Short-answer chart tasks
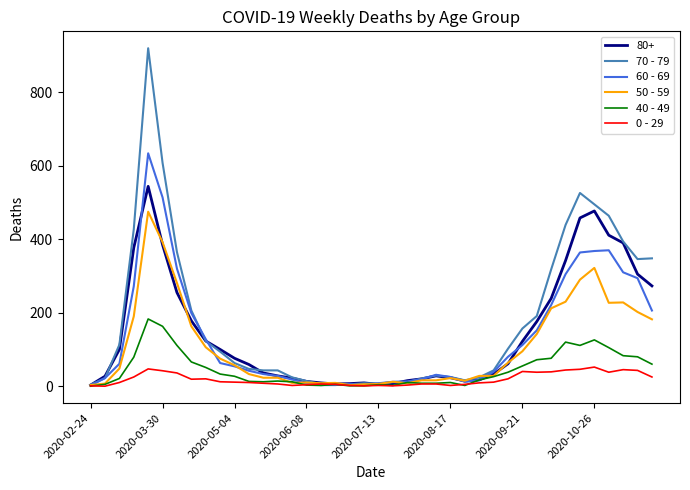

Which series has the largest range (max minus min)?

70 - 79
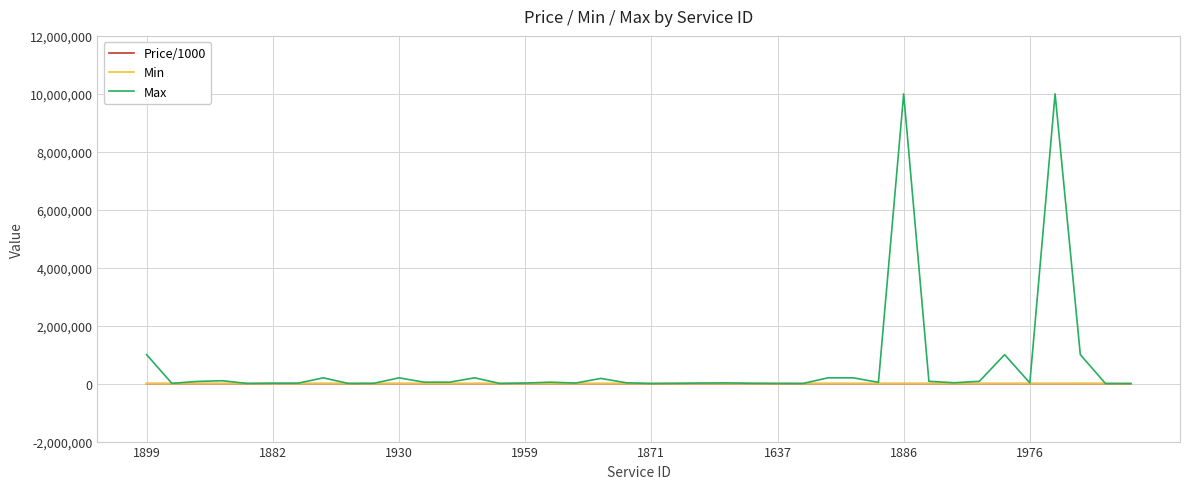

Which series has the widest spread of values?

Max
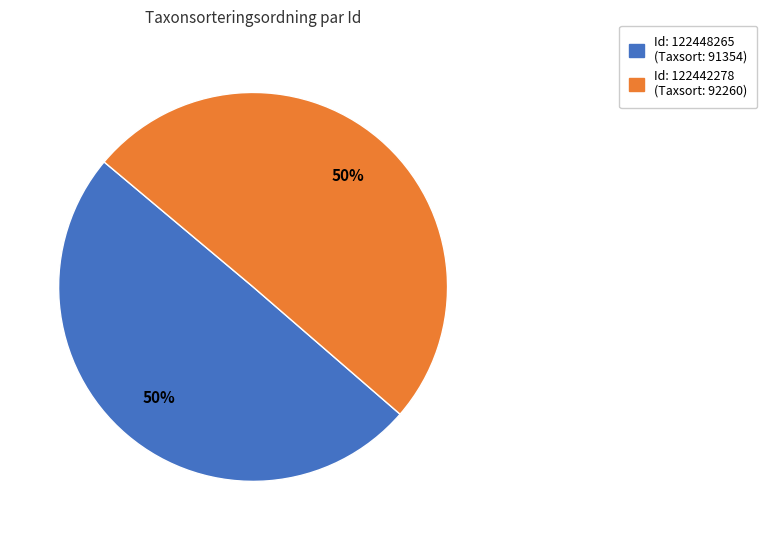

To the nearest percent, what is the average slice percentage?

50%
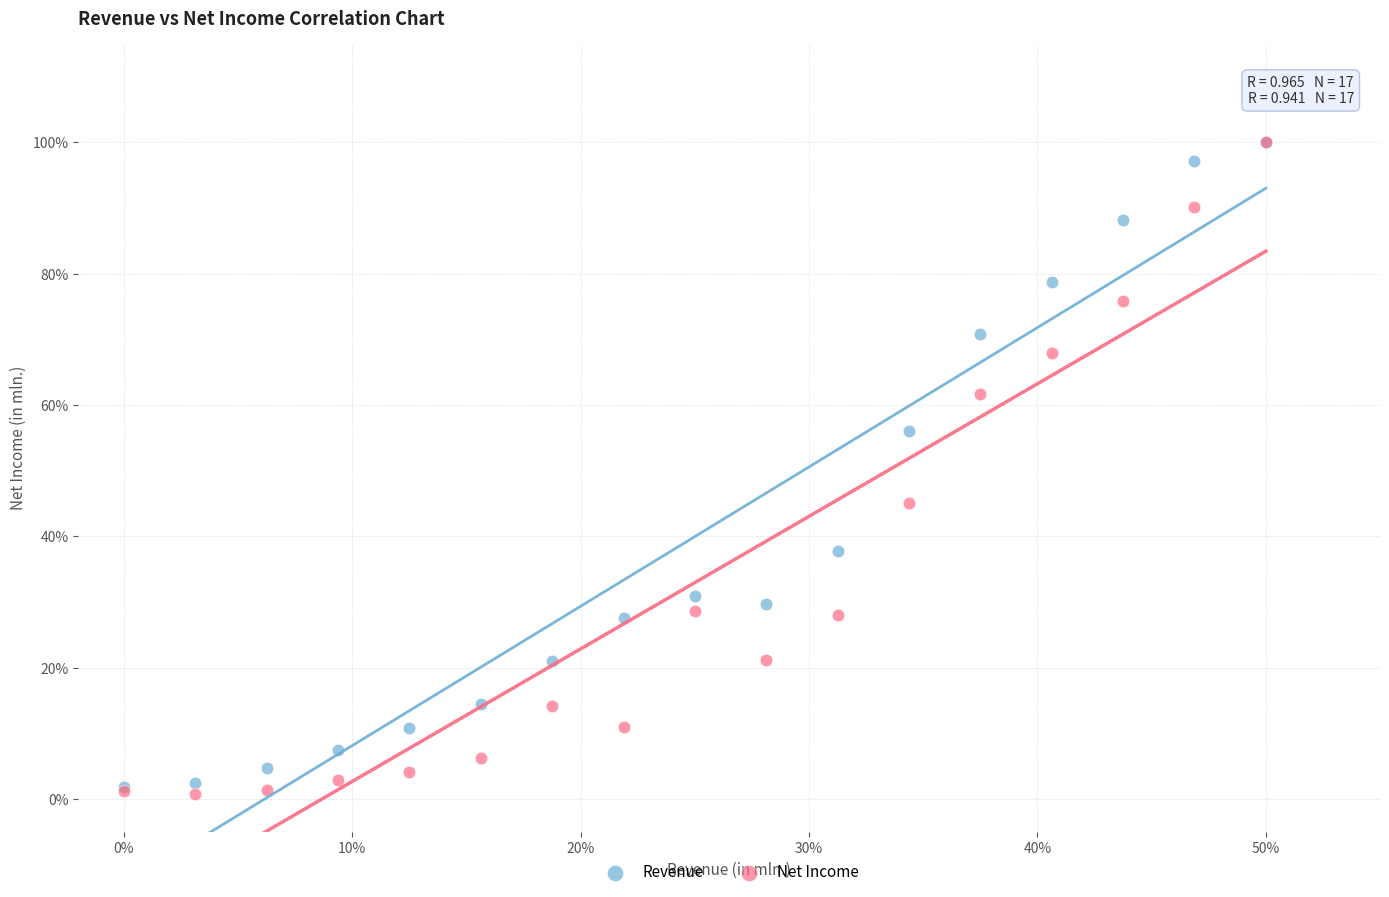

What are all the series names shown in the legend?

Revenue, Net Income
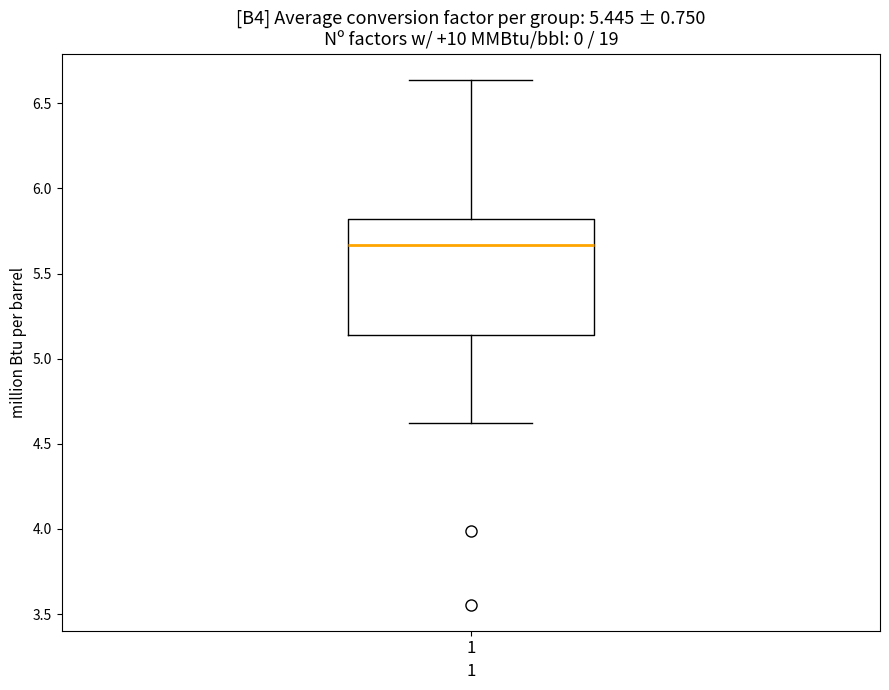

Read this box plot against the y-axis: the position of the median line, the range covered by the box, and the ends of both whiskers. The values are not printed on the chart, so give them approximately, as read against the axis.

median 5.65, box 5.15 to 5.80, whiskers 4.60 to 6.65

What the task asks — Can you write out all the rows above again, swapping "series" for "dataset" everywhere and changing nothing else? Leave the pictures out.

Result of the task —
Which dataset has the largest range (max minus min)?

70 - 79

Which dataset has the widest spread of values?

Max

To the nearest percent, what is the average slice percentage?

50%

What are all the dataset names shown in the legend?

Revenue, Net Income

Read this box plot against the y-axis: the position of the median line, the range covered by the box, and the ends of both whiskers. The values are not printed on the chart, so give them approximately, as read against the axis.

median 5.65, box 5.15 to 5.80, whiskers 4.60 to 6.65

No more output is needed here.